Whether the Commission or any other competition authority defines distinct product markets within the electricity market depends on the issues at hand. If two generators have a similar mix of peak and baseload plant then it may not be required to define these product markets. On the other hand if two baseload power producers were to merge, a competition authority would have a legitimate concern that the merged producers could push up the price of off-peak power to the level of peak power. Even a competitive peak electricity market would do nothing to stop this. Defining a single electricity market in such a case would lead to an overestimate of the level of competition in the market, since peak power producers could not prevent the merged off-peak power producers from raising prices. The SSNIP test would recognise such a distinction, and define distinct peak and off-peak markets.

In previous work for the NMa The Brattle Group applied a SSNIP test in defining the relevant geographic markets for mergers of electricity generators in the Netherlands.25 We applied the test for both peak and off-peak product markets. Subsequently the NMa stated that “[o]n the production and wholesale market for electricity, a distinction was made between the production and wholesale market for electricity during peak hours and the production and wholesale market for electricity during off-peak hours.”26 In its decision on the RWE/Essent merger, the European Commission acknowledged the NMa’s distinction between peak and off-peak but concluded that there was no need to analyse the market using these distinctions for that particular case.27 That the European Commission did not apply the peak and off-peak market definitions does not mean that they reject the concept that markets should be defined by differences in production costs.
***
» **What is asked**:
• 1. According to the electricity market excerpt, in which merger decision did the European Commission acknowledge the NMa's distinction between peak and off-peak?
• 2. Do these statements agree with the electricity market excerpt? Answer yes or no for each and quote the deciding words. (a) The Brattle Group applied the SSNIP test only to peak product markets. (b) A competitive peak electricity market would stop merged baseload producers from pushing off-peak prices up to the peak level. (c) When two generators have a similar mix of peak and baseload plant, defining these product markets may not be required.
The entries after this point aren't needed for anything here.
***
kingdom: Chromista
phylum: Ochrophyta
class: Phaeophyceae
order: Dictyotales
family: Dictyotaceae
***
» **Per-task outputs**:
• 1. The RWE/Essent merger.

• 2.
(a) No: "We applied the test for both peak and off-peak product markets."
(b) No: "Even a competitive peak electricity market would do nothing to stop this."
(c) Yes: "If two generators have a similar mix of peak and baseload plant then it may not be required to define these product markets."